Placing an S-band payload on Hellas Sat 3 would provide Inmarsat with a relatively inexpensive path to orbit and satisfy its license requirements. But the company has said during the past five years that it would build an S-band payload only if it had secured backing from terrestrial telecommunications network providers.

The two S-band ventures in the United States both ran aground because they could not find partners willing to help finance the thousands of terrestrial towers needed to assure service availability in areas beyond the line of sight of the satellite.

After years of debate, the U.S. Federal Communications Commission (FCC) ultimately accepted the arguments of EchoStar that the satellite investment, needed for emergency communications in a disaster, is a liability from a business point of view and is only viable if the license holder is allowed to use the same spectrum for a terrestrial network.
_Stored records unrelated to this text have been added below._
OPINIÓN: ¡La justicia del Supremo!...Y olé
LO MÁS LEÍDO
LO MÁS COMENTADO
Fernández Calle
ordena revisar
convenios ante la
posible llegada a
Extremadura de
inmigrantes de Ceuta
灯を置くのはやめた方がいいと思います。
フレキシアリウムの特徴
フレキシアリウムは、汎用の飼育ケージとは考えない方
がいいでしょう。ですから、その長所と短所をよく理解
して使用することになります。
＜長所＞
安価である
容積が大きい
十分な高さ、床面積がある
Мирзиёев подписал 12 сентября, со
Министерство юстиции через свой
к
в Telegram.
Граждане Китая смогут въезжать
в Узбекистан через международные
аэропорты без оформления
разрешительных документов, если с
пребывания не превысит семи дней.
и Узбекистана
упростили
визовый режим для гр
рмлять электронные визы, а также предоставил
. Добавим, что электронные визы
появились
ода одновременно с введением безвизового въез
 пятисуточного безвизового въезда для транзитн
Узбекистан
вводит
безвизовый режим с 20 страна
To assure the creation of the satellite network, the FCC concluded, operators must be able to develop an independent ground network, which is where the money is.

The European Commission has not gone that far yet, in part because SES and Eutelsat, preoccupied with their own fixed satellite services businesses and facing the disqualifying defect on their joint S-band payload, never pursued the matter.

Whether Inmarsat will be able to line up investment partners for its S-band ground network in time to meet Hellas Sat 3’s schedule is unclear. Inmarsat management has told investors it is about to enter into a period of less-intensive capital spending as its new Ka-band satellites are launched.